▸ **What you will do**
A: Answer these questions from the article on free online courses:
(i) According to the University of Pennsylvania study, what percentage of registered students complete an open online course?
(ii) What was the title of one of CWRU's first online courses, started last summer?
(iii) What is the largest lecture hall on the CWRU campus?
B: Carry on the article about free online courses at Case Western Reserve University from the point where it stops.

▸ **Reading text**
►

Learning to learn online

Massive open online courses, yield mixed reviews, mixed results

Case Western Reserve University isn’t the first higher education institution to jump on the free online course bandwagon, and it won’t be the last. The concept, in theory, seems both infallible and incredibly appealing, especially to the growing university. What could be better than creating a comprehensive form of education that anyone can access? What could be better than making intensive, high-level academic courses available to people unable to afford Case Western Reserve University’s tuition?

To many, free online courses represent an attempted revolution in higher education—the first and best way one can use technology to improve education. But this online education reform isn’t as revolutionary as it seems. It’s faced one key hurdle: people so far don’t actually complete their coursework. A study by the University of Pennsylvania Graduate School of Education shows that, out of one million users, only about 50 percent of students who register for an open online course actually view a lecture, and only 4 percent complete the course. Though the universities who launch these online courses tend to be hopeful about their outcomes,the concrete data on the success such programs looks grim.

Critics maintain that the structure and format of online coursework is counterproductive and can often be inhibitive of learning, pointing out not only the low completion rates, but also the low registration rates, low passing rates and inability of online courses to reach those without a college degree. In other words, many believe that Massive Open Online Courses (MOOCs), at least in their current format, are failing.

Still, CWRU has performed better than the national average when it comes to the online courses they offer. Seven percent of those who registered for one of CWRU’s first online courses which was started last summer, “Introduction to International Criminal Law,” completed the course successfully. And one has to remember that even with a seven percent completion rate, more than 21,000 people signed up, so over 1,400 individuals still finished the course. That’s more than two and a half times as many students who pack Strosacker Auditorium, the largest lecture hall on campus, for Chemistry 111.

◄

▸ **Excerpted records**
►

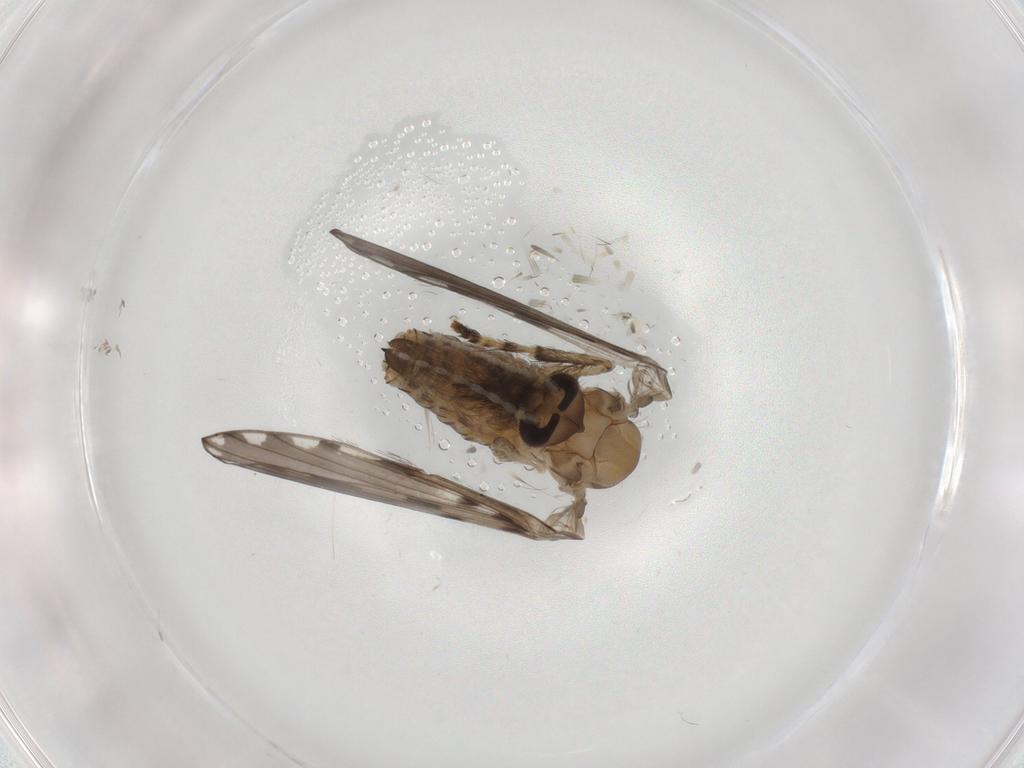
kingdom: Animalia
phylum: Arthropoda
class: Insecta
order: Diptera
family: Psychodidae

◄

▸ **Answers for the exercise**
A:
(i) About 4 percent.
(ii) "Introduction to International Criminal Law."
(iii) Strosacker Auditorium.

B:
Comments from the campus entity most involved in the launching of CWRU’s online course, Information Technology Services (ITS), were unavailable as of press time. The Observer will examine MOOCs from a technology perspective and ITS’s role and plans for the courses in next week’s issue.

Even as CWRU continues to launch new courses through Coursera, an online sponsor of MOOCs, other members of the university community are trying to find out how to make them better, perhaps even craft a new generation of this idea. Professor Mark Turner of the Cognitive Science Department, in collaboration with Professor Francis Steen at the University of California Los Angeles (UCLA) and The Distributed Little Red Hen Lab, plan to launch a multi-year project in the coming months, in order to study the Mind, Media, and MOOCs.

“Next year, Steen and I will teach parallel, collaborative courses on Mind and Media: one at UCLA [and] one in cognitive science at CWRU,” Turner says. “Students in the two courses will interact with each other through video conference. Naturally, we have been exploring the usefulness of media in supplementing and strengthening the course, and this has led us to look at the current state of MOOCs.”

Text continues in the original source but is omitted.